While some might argue that HIEs take care of these issues, Voltz is adamant that’s not the case, noting that they are modeled conceptually just like EHRs are. “Granted they will have standardization at a certain point, but they are collecting a subset of the data, and when you do that, you’re taking a lot of the meaning out of that data,” he says. “Every one of us on the clinical realm is adding pieces to that data based on how we interact, and that’s all lost unless you can synthesize everything from multiple systems. The systems are not going to fix this problem, because like technology, medicine is evolving as well,” he says.

“The next big iteration to Cerner or the next big money dump into Epic is not going to fix our needs because by the time we fix what we think we need to fix, we will have different workflows and processes that we need to address. So with the evolution and emergence of technology, which I think will take off, we will have a huge influx of more data and more technology that will come into our healthcare system to better address the needs down the road. You will always need some way to develop, innovate, and connect on the technology that’s currently in existence,” he says.

While Voltz is a strong proponent of middleware technology to sit on top of other systems, he doesn’t think that they are a replacement for EHRs—or even HIEs. “I won’t say that middleware would ever replace EHRs, but it could extend and enhance the processes that we develop in healthcare. When I look at EHRs, I have to not only search for the information that I’m looking for, but I have no idea if that piece of information is even in the system or not,” he says. “If we can build systems so we know how a team collaborates on a patient, and I can say, for instance, my nurse practitioner addressed that point, then that allows me to make better logical leaps.”

Similarly, Voltz says that HIEs and data warehouses are valuable to aggregate large volumes of data and process that data for reporting and things that don’t have to happen in real time. “If you look at both EHRs and HIEs in health IT, they’re presented in this abstract way to solve all the problems in healthcare. They’re not going to do that, though; an HIE is not going to design for me in the trenches to get my day-to-day work done. But yet it’s a great place to take subsets of data and process those, and say let’s look at pneumonia admissions across the country in January, for example. That’s a way to use those systems,” he says.

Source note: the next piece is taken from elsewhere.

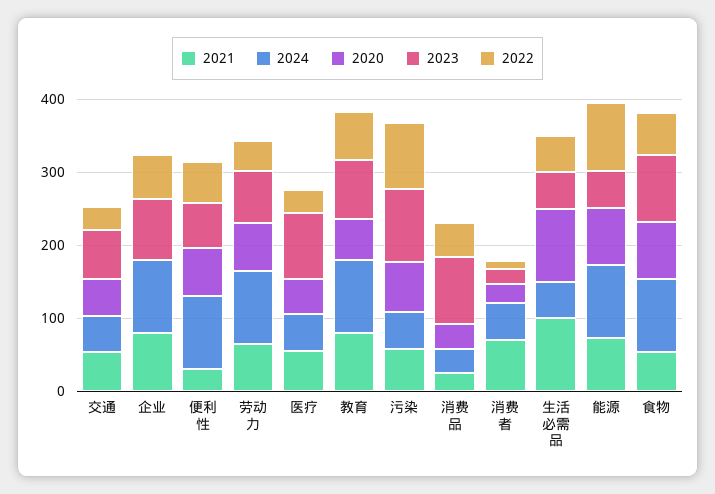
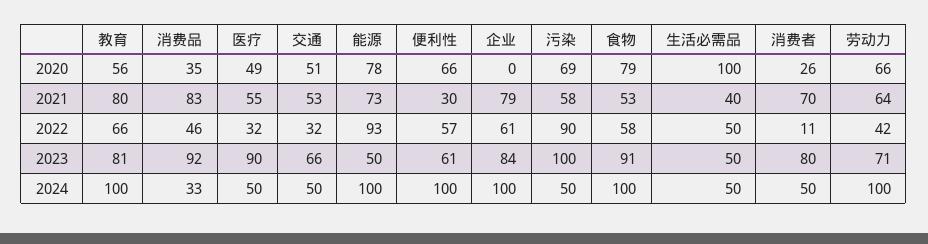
2021, 消费品: 20 -> 83
2023, 消费者: 20 -> 80
2021, 生活必需品: 100 -> 40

Even if HIEs link together EHRs and they do that seamlessly and in real time where a patient’s information can be accessed, and it doesn’t matter where that data is coming from, Voltz still says there needs to be another platform that can be developed on top of the HIE to make the data actionable and bring meaning to it. “Look at the iPhone. There are limits with its sensors, but the interfaces that can be developed and the way I interact with that platform can be all kinds of things,” he says. “You can do anything from a blood glucose test to applying for a mortgage to track your kids at the playground. Comparatively, the HIE mindset is just trying to connect the data, and it’s much more beyond that that data that we need to work with,” he says.